═════ RECORD EXTRACTS

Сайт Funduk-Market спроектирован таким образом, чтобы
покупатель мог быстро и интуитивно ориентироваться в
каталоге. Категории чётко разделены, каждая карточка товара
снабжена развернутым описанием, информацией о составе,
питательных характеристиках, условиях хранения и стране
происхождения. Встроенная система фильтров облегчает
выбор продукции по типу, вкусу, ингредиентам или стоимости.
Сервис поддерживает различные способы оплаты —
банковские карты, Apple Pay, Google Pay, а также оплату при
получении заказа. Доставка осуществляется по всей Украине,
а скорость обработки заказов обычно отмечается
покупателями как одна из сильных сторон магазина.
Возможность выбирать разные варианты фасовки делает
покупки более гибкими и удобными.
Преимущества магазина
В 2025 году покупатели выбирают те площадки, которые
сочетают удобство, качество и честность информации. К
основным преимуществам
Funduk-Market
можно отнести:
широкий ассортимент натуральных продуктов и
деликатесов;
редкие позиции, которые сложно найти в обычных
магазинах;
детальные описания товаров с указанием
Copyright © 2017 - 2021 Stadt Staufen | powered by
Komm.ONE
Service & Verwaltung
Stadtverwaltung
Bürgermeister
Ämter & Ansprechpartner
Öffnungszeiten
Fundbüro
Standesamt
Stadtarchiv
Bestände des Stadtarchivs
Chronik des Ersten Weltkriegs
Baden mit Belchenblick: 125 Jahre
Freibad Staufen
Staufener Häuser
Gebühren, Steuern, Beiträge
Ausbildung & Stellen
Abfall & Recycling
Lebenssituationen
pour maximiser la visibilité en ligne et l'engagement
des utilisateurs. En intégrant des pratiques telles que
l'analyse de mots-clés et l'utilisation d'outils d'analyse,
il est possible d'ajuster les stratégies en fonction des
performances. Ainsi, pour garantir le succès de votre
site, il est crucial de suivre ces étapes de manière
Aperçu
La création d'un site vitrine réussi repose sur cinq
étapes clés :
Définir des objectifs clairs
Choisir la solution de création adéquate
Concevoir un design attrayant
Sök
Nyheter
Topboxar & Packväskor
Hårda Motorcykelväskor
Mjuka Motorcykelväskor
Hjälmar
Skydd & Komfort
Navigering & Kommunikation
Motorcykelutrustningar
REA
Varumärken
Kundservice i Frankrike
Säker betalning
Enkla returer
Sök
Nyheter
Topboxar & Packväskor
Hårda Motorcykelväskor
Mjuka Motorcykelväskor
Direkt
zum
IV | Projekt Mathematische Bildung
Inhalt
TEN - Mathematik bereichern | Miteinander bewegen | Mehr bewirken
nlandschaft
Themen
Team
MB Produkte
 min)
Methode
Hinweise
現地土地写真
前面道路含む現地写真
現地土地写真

══════════

Please count the lines in the material above that hold "étapes", and state only the number.

## [FINISHED TASK]
2